04 August, 2007

Knitting is easier than blogging.

Yesterday, after completing my first blog post, I felt accomplished, savvy, and relieved. I wanted to tell the world (starting with my short email list) about my vast accomplishment - you see, any good friend of mine knows of my recently overcome, and sparsely at best, aversion to all thing techie.
Creating a link was my first challenge. I hopped to my email and began composing a general letter to be sent to everyone. Carefully drafting for both grammar and content, I dodge and skip over fragments and run-ons (how I love the semi-colon!)
The time has come to enter my link into the text. I highlight, copy, paste... Where is it? I search the text. Scanning, I find it has been dropped in the exact center of one of my eloquently concise sentences! Why? I try to realign all the data this link has brutally severed, but it is persistent, and will only continue copying itself, in a vain attempt to survive.
Still (moderately) in control of the situation, I use my trusty backspace key; he always does what he's told. I find adequate substitutes for the sentiments the computer has swallowed and proceed to the end, link firmly in place.
As I gather my little army of addresses and nudge them into a neat line in the "To:" box, something has happened to my draft. I mean nothing has happened to my draft, as in instead of my draft, there is now nothing. Ahhhh! My computer is hungry and is making a tasty treat of my words.
I consider sacrificing a doughnut to the laptop gods (spelled with the archaic ugh to as to be more filling,) but I know this will only make the keyboard sticky, so I sigh audibly and begin to recompose my letter, knowing it will never be the same again. If I were knitting this letter, I could have ssk, k2tog and they would have lined right up and met in the middle.
After completing my letter(s,) I pasted them into Myspace and Facebook and sent them away to all my virtual friends, family and acquaintances who may or may not take an interest. I take another look at by baby blog and realize that none of my line breaks have shown up. I observed this phenomenon in my thirty or so previews of my budding blog post, but thought I had cleverly skirted the situation with some cleverly placed asterisks followed by a series of five spaces.

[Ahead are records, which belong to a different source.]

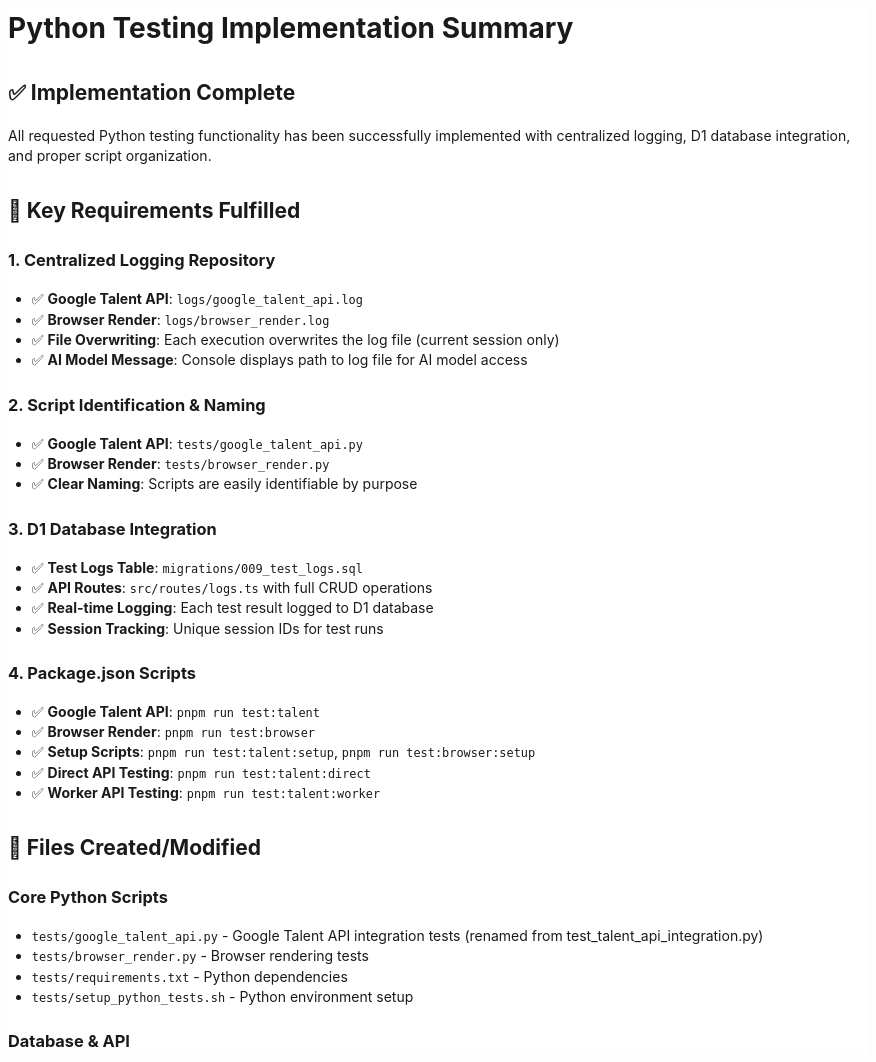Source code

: # Python Testing Implementation Summary

## ✅ Implementation Complete

All requested Python testing functionality has been successfully implemented with centralized logging, D1 database integration, and proper script organization.

## 🎯 Key Requirements Fulfilled

### 1. **Centralized Logging Repository**

- ✅ **Google Talent API**: `logs/google_talent_api.log`
- ✅ **Browser Render**: `logs/browser_render.log`
- ✅ **File Overwriting**: Each execution overwrites the log file (current session only)
- ✅ **AI Model Message**: Console displays path to log file for AI model access

### 2. **Script Identification & Naming**

- ✅ **Google Talent API**: `tests/google_talent_api.py`
- ✅ **Browser Render**: `tests/browser_render.py`
- ✅ **Clear Naming**: Scripts are easily identifiable by purpose

### 3. **D1 Database Integration**

- ✅ **Test Logs Table**: `migrations/009_test_logs.sql`
- ✅ **API Routes**: `src/routes/logs.ts` with full CRUD operations
- ✅ **Real-time Logging**: Each test result logged to D1 database
- ✅ **Session Tracking**: Unique session IDs for test runs

### 4. **Package.json Scripts**

- ✅ **Google Talent API**: `pnpm run test:talent`
- ✅ **Browser Render**: `pnpm run test:browser`
- ✅ **Setup Scripts**: `pnpm run test:talent:setup`, `pnpm run test:browser:setup`
- ✅ **Direct API Testing**: `pnpm run test:talent:direct`
- ✅ **Worker API Testing**: `pnpm run test:talent:worker`

## 📁 Files Created/Modified

### Core Python Scripts

- `tests/google_talent_api.py` - Google Talent API integration tests (renamed from test_talent_api_integration.py)
- `tests/browser_render.py` - Browser rendering tests
- `tests/requirements.txt` - Python dependencies
- `tests/setup_python_tests.sh` - Python environment setup

### Database & API
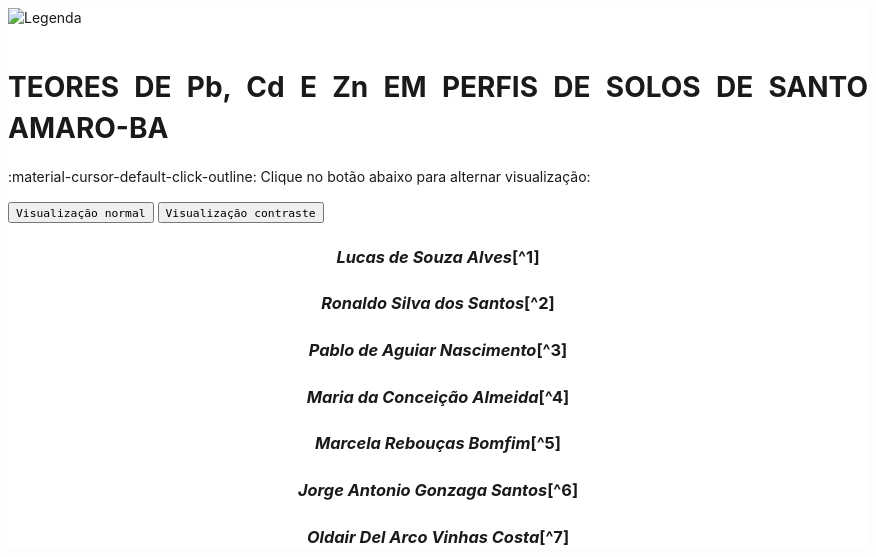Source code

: 
![Legenda](../imagens/capitulo.png)


# **TEORES DE Pb, Cd E Zn EM PERFIS DE SOLOS DE SANTO AMARO-BA**

:material-cursor-default-click-outline: Clique no botão abaixo para alternar visualização:

<div class="tx-switch">
  <button data-md-color-scheme="default"><code>Visualização normal</code></button>
  <button data-md-color-scheme="slate"><code>Visualização contraste</code></button>
</div>

<script>
  var buttons = document.querySelectorAll("button[data-md-color-scheme]")
  buttons.forEach(function(button) {
    button.addEventListener("click", function() {
      var attr = this.getAttribute("data-md-color-scheme")
      document.body.setAttribute("data-md-color-scheme", attr)
      var name = document.querySelector("#__code_0 code span:nth-child(7)")
      name.textContent = attr
    })
  })
</script>

<style>
body {text-align: justify}
div.a {
  text-indent: 50px;
}
p.recuo {
  padding-left: 130px;
  font-size: small;
  text-align: justify;
}
</style>

<center><h3><em>Lucas de Souza Alves</em>[^1]</h3></center>

<center><h3><em>Ronaldo Silva dos Santos</em>[^2]</h3></center>

<center><h3><em>Pablo de Aguiar Nascimento</em>[^3]</h3></center>

<center><h3><em>Maria da Conceição Almeida</em>[^4]</h3></center>

<center><h3><em>Marcela Rebouças Bomfim</em>[^5]</h3></center>

<center><h3><em>Jorge Antonio Gonzaga Santos</em>[^6]</h3></center>

<center><h3><em>Oldair Del Arco Vinhas Costa</em>[^7]</h3></center>

[^1]: Mestrando em Solos e Qualidade de Ecossistemas -
	UFRB, lucasagro15@gmail.com. 

[^2]: Graduando em Agronomia.

[^3]: Graduando em Agronomia, pabloaguiar95@hotmail.com. 

[^4]: Pós-Doutoranda do Programa de Pós-graduação em
	Solos e Qualidade Ecossistemas- UFRB, marycalmeida@yahoo.com.br. 


[^5]: Docente da Universidade Federal do Recôncavo da
[^6]: Docente da Universidade Federal do Recôncavo da
[^7]: Docente da Universidade Federal do Recôncavo da Bahia, oldair@ufrb.edu.br.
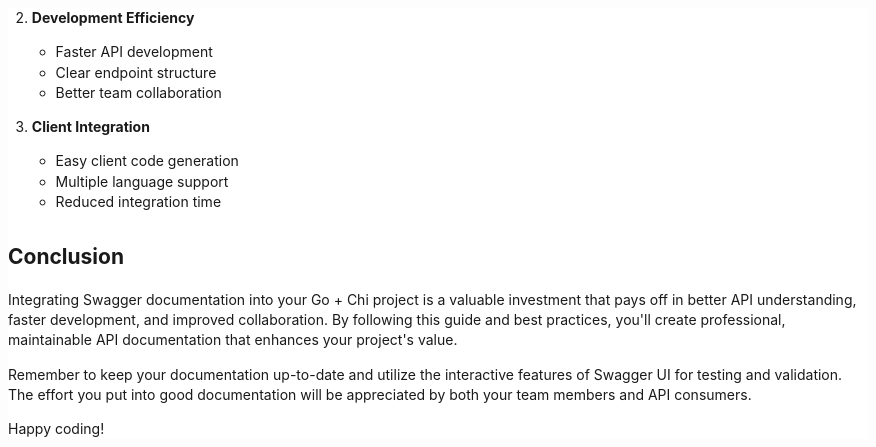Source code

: 2. **Development Efficiency**
   - Faster API development
   - Clear endpoint structure
   - Better team collaboration

3. **Client Integration**
   - Easy client code generation
   - Multiple language support
   - Reduced integration time

## Conclusion

Integrating Swagger documentation into your Go + Chi project is a valuable investment that pays off in better API understanding, faster development, and improved collaboration. By following this guide and best practices, you'll create professional, maintainable API documentation that enhances your project's value.

Remember to keep your documentation up-to-date and utilize the interactive features of Swagger UI for testing and validation. The effort you put into good documentation will be appreciated by both your team members and API consumers.

Happy coding!
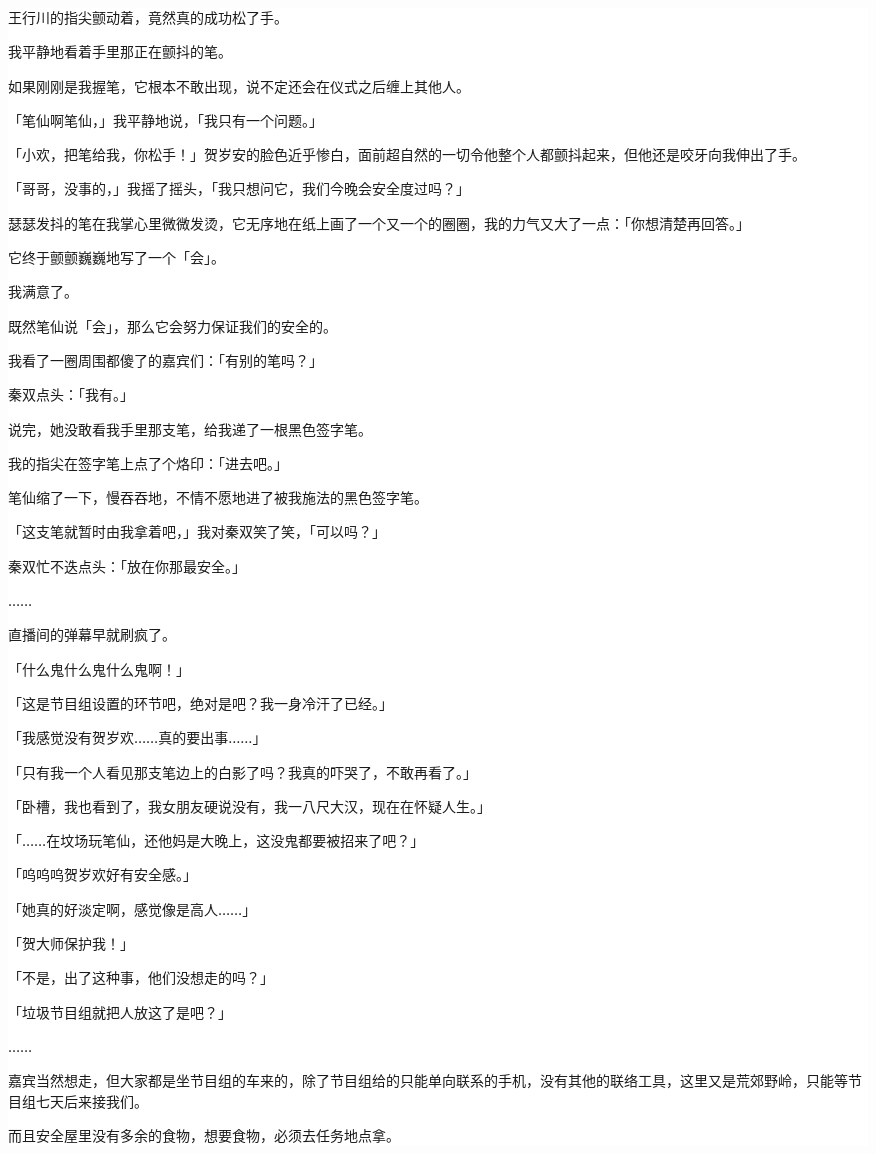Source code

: 王行川的指尖颤动着，竟然真的成功松了手。

我平静地看着手里那正在颤抖的笔。

如果刚刚是我握笔，它根本不敢出现，说不定还会在仪式之后缠上其他人。

「笔仙啊笔仙，」我平静地说，「我只有一个问题。」

「小欢，把笔给我，你松手！」贺岁安的脸色近乎惨白，面前超自然的一切令他整个人都颤抖起来，但他还是咬牙向我伸出了手。

「哥哥，没事的，」我摇了摇头，「我只想问它，我们今晚会安全度过吗？」

瑟瑟发抖的笔在我掌心里微微发烫，它无序地在纸上画了一个又一个的圈圈，我的力气又大了一点：「你想清楚再回答。」

它终于颤颤巍巍地写了一个「会」。

我满意了。

既然笔仙说「会」，那么它会努力保证我们的安全的。

我看了一圈周围都傻了的嘉宾们：「有别的笔吗？」

秦双点头：「我有。」

说完，她没敢看我手里那支笔，给我递了一根黑色签字笔。

我的指尖在签字笔上点了个烙印：「进去吧。」

笔仙缩了一下，慢吞吞地，不情不愿地进了被我施法的黑色签字笔。

「这支笔就暂时由我拿着吧，」我对秦双笑了笑，「可以吗？」

秦双忙不迭点头：「放在你那最安全。」

……

直播间的弹幕早就刷疯了。

「什么鬼什么鬼什么鬼啊！」

「这是节目组设置的环节吧，绝对是吧？我一身冷汗了已经。」

「我感觉没有贺岁欢……真的要出事……」

「只有我一个人看见那支笔边上的白影了吗？我真的吓哭了，不敢再看了。」

「卧槽，我也看到了，我女朋友硬说没有，我一八尺大汉，现在在怀疑人生。」

「……在坟场玩笔仙，还他妈是大晚上，这没鬼都要被招来了吧？」

「呜呜呜贺岁欢好有安全感。」

「她真的好淡定啊，感觉像是高人……」

「贺大师保护我！」

「不是，出了这种事，他们没想走的吗？」

「垃圾节目组就把人放这了是吧？」

……

嘉宾当然想走，但大家都是坐节目组的车来的，除了节目组给的只能单向联系的手机，没有其他的联络工具，这里又是荒郊野岭，只能等节目组七天后来接我们。

而且安全屋里没有多余的食物，想要食物，必须去任务地点拿。
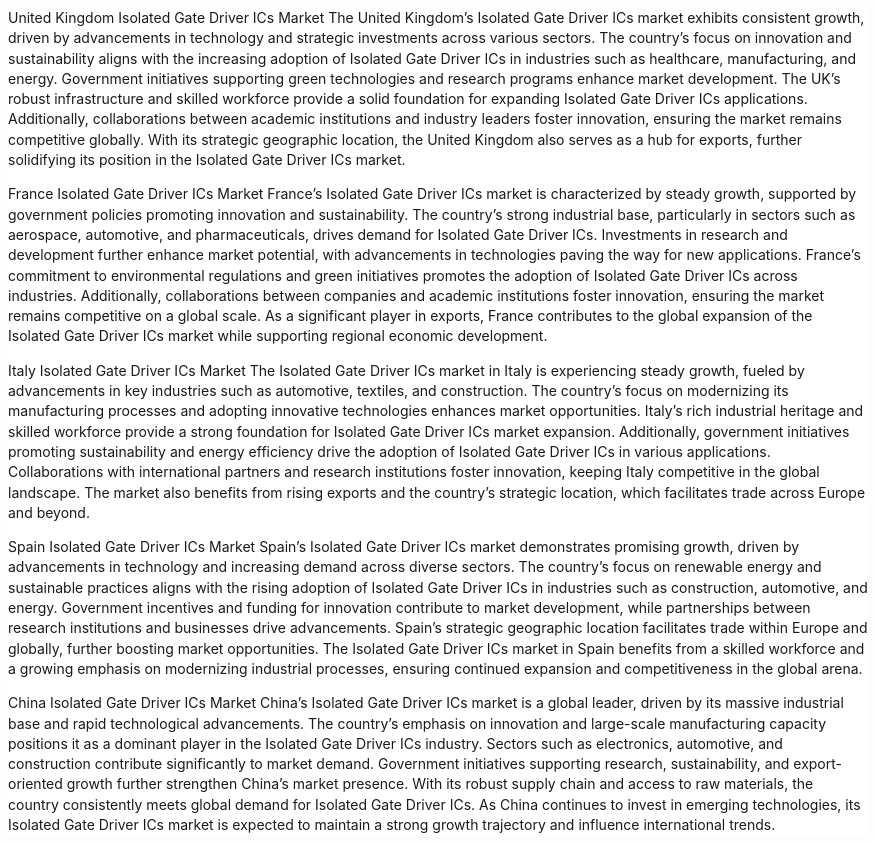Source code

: United Kingdom Isolated Gate Driver ICs Market
The United Kingdom’s Isolated Gate Driver ICs market exhibits consistent growth, driven by advancements in technology and strategic investments across various sectors. The country’s focus on innovation and sustainability aligns with the increasing adoption of Isolated Gate Driver ICs in industries such as healthcare, manufacturing, and energy. Government initiatives supporting green technologies and research programs enhance market development. The UK’s robust infrastructure and skilled workforce provide a solid foundation for expanding Isolated Gate Driver ICs applications. Additionally, collaborations between academic institutions and industry leaders foster innovation, ensuring the market remains competitive globally. With its strategic geographic location, the United Kingdom also serves as a hub for exports, further solidifying its position in the Isolated Gate Driver ICs market.

France Isolated Gate Driver ICs Market
France’s Isolated Gate Driver ICs market is characterized by steady growth, supported by government policies promoting innovation and sustainability. The country’s strong industrial base, particularly in sectors such as aerospace, automotive, and pharmaceuticals, drives demand for Isolated Gate Driver ICs. Investments in research and development further enhance market potential, with advancements in technologies paving the way for new applications. France’s commitment to environmental regulations and green initiatives promotes the adoption of Isolated Gate Driver ICs across industries. Additionally, collaborations between companies and academic institutions foster innovation, ensuring the market remains competitive on a global scale. As a significant player in exports, France contributes to the global expansion of the Isolated Gate Driver ICs market while supporting regional economic development.

Italy Isolated Gate Driver ICs Market
The Isolated Gate Driver ICs market in Italy is experiencing steady growth, fueled by advancements in key industries such as automotive, textiles, and construction. The country’s focus on modernizing its manufacturing processes and adopting innovative technologies enhances market opportunities. Italy’s rich industrial heritage and skilled workforce provide a strong foundation for Isolated Gate Driver ICs market expansion. Additionally, government initiatives promoting sustainability and energy efficiency drive the adoption of Isolated Gate Driver ICs in various applications. Collaborations with international partners and research institutions foster innovation, keeping Italy competitive in the global landscape. The market also benefits from rising exports and the country’s strategic location, which facilitates trade across Europe and beyond.

Spain Isolated Gate Driver ICs Market
Spain’s Isolated Gate Driver ICs market demonstrates promising growth, driven by advancements in technology and increasing demand across diverse sectors. The country’s focus on renewable energy and sustainable practices aligns with the rising adoption of Isolated Gate Driver ICs in industries such as construction, automotive, and energy. Government incentives and funding for innovation contribute to market development, while partnerships between research institutions and businesses drive advancements. Spain’s strategic geographic location facilitates trade within Europe and globally, further boosting market opportunities. The Isolated Gate Driver ICs market in Spain benefits from a skilled workforce and a growing emphasis on modernizing industrial processes, ensuring continued expansion and competitiveness in the global arena.

China Isolated Gate Driver ICs Market
China’s Isolated Gate Driver ICs market is a global leader, driven by its massive industrial base and rapid technological advancements. The country’s emphasis on innovation and large-scale manufacturing capacity positions it as a dominant player in the Isolated Gate Driver ICs industry. Sectors such as electronics, automotive, and construction contribute significantly to market demand. Government initiatives supporting research, sustainability, and export-oriented growth further strengthen China’s market presence. With its robust supply chain and access to raw materials, the country consistently meets global demand for Isolated Gate Driver ICs. As China continues to invest in emerging technologies, its Isolated Gate Driver ICs market is expected to maintain a strong growth trajectory and influence international trends.
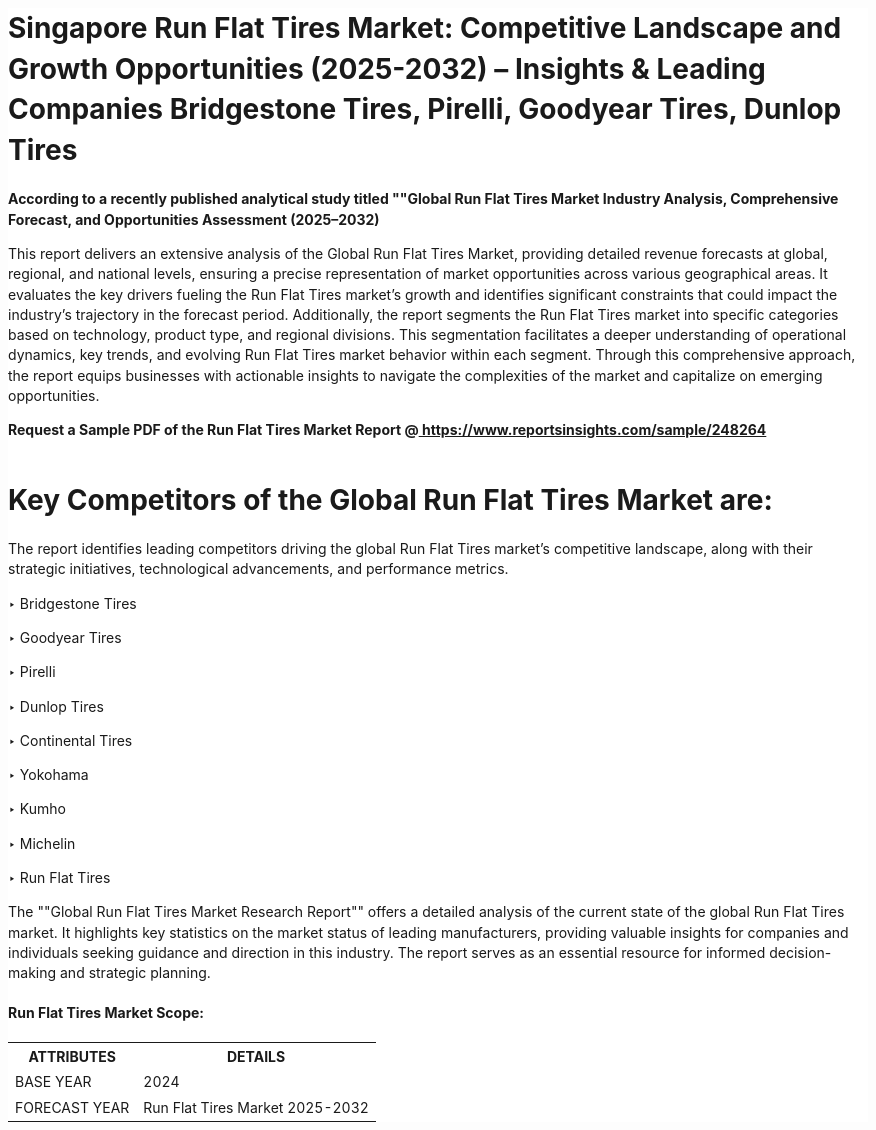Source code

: # Singapore Run Flat Tires Market: Competitive Landscape and Growth Opportunities (2025-2032) – Insights & Leading Companies Bridgestone Tires, Pirelli, Goodyear Tires, Dunlop Tires

<strong>According to a recently published analytical study titled ""Global Run Flat Tires Market Industry Analysis, Comprehensive Forecast, and Opportunities Assessment (2025–2032)</strong>

This report delivers an extensive analysis of the Global Run Flat Tires Market, providing detailed revenue forecasts at global, regional, and national levels, ensuring a precise representation of market opportunities across various geographical areas. It evaluates the key drivers fueling the Run Flat Tires market’s growth and identifies significant constraints that could impact the industry’s trajectory in the forecast period. Additionally, the report segments the Run Flat Tires market into specific categories based on technology, product type, and regional divisions. This segmentation facilitates a deeper understanding of operational dynamics, key trends, and evolving Run Flat Tires market behavior within each segment. Through this comprehensive approach, the report equips businesses with actionable insights to navigate the complexities of the market and capitalize on emerging opportunities.

<strong>Request a Sample PDF of the Run Flat Tires Market Report </strong><strong>@<a href=https://www.reportsinsights.com/sample/248264> https://www.reportsinsights.com/sample/248264</a></strong></font>

# <strong>Key Competitors of the Global Run Flat Tires Market are:</strong>

The report identifies leading competitors driving the global Run Flat Tires market’s competitive landscape, along with their strategic initiatives, technological advancements, and performance metrics.

‣ Bridgestone Tires

‣ Goodyear Tires

‣ Pirelli

‣ Dunlop Tires

‣ Continental Tires

‣ Yokohama

‣ Kumho

‣ Michelin

‣ Run Flat Tires

The ""Global Run Flat Tires Market Research Report"" offers a detailed analysis of the current state of the global Run Flat Tires market. It highlights key statistics on the market status of leading manufacturers, providing valuable insights for companies and individuals seeking guidance and direction in this industry. The report serves as an essential resource for informed decision-making and strategic planning.

<h4>Run Flat Tires Market Scope:</h4>
<table>
<tr>
<th>ATTRIBUTES</th>
<th>DETAILS</th>
</tr>
<tr>
<td>BASE YEAR</td>
<td>2024</td>
</tr>
<tr>
<td>FORECAST YEAR</td>
<td>Run Flat Tires Market 2025-2032</td>
</tr>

This fooled the preview page, but the true blog site is much smarter than that. I will have to find a more stealthy weapon.
I have a lot to learn about this blogging world, but I also have time and a little patience. I can knit a table doily in the round with lace inserts, and someone reading this will be chuckling at my frustrating adventures, knowing of the precise command that would have tamed the wild laptop into submission. This same person may be scratching her/his head at my use of knitting abbreviations as a metaphor for the reconciling of my lost literature.
We all have our things, and I just have to figure out how to be moderately adept at someone else's. I'll learn what I need to know, but until then I'll cringe at the absence of my line breaks.

03 August, 2007

It's too hot to knit...

* ...she says to me. I'm sitting in the shade, but it's above eighty degrees, and my lap is sweating from the slight weight of the wool table doily- number nine in a set of twelve I must complete for a Labor Day wedding. My first commission!
* Bride-to-be has asked me to make her a shawl to wear at the reception. "Two weeks? I think I can." If I want to do this for a living, I should be able to make a shawl in two weeks, but knitting without a pattern requires hours for trial and error. Each piece is a new creation; formed in my mind, shaped by the whim of my customer.
* I try to knit in public, outside whenever I can. Art needs to be where people can see it. My friends have art carts. They set up their displays, sell cards, prints, sometimes originals right off the easel. I have something less tangible to sell. The sweater that you've never found outside your imagination. A hand made birthday gift for that far away loved one.
* I am a locally-minded, eco-conscious, back-to-roots girl. I want to knit with local, natural fibers; I want to make a minimal impact with my practices.
* It is too hot for knitting, I think later. I'm at home and all I can think of is the fifth book in the Dune Series. I've been rewarding myself chapters, one for each small goal I achieve in my project. "Just get x more rounds, or to this point in the increasing pattern, and you can have another chapter."
* Reading is the onion in the ointment of my just budding knitting career. When I have access to big hardcover books, I can read while I'm knitting. Paperbacks are the real problem; they won't stay open. It's always one or the other with paperbacks - my passions are vying for my attention. The difference is that people are paying me to knit.
* So there I was, sitting on my porch, avoiding my knitting, devouring another tasty tidbit from sci-fi genius, Frank Herbert, and what shows up? My interchangeable knitting needle set! I was forced to look beyond my usual local circumference and search the world wide web for the interchangeable needle system that would change my life - make me organized, neat, professional, and all-around on top of things. Thanks Knitpicks!
* Here they are, 9 needles, 4 cords, and handy case for all, including removable pockets for needles and more storage for other knitterly devices. My drive to knit has been restored! The needles are so shiny and slippery; the cords so bendy and flexible. I have found the will to keep knitting for three more hours. Another doily almost done.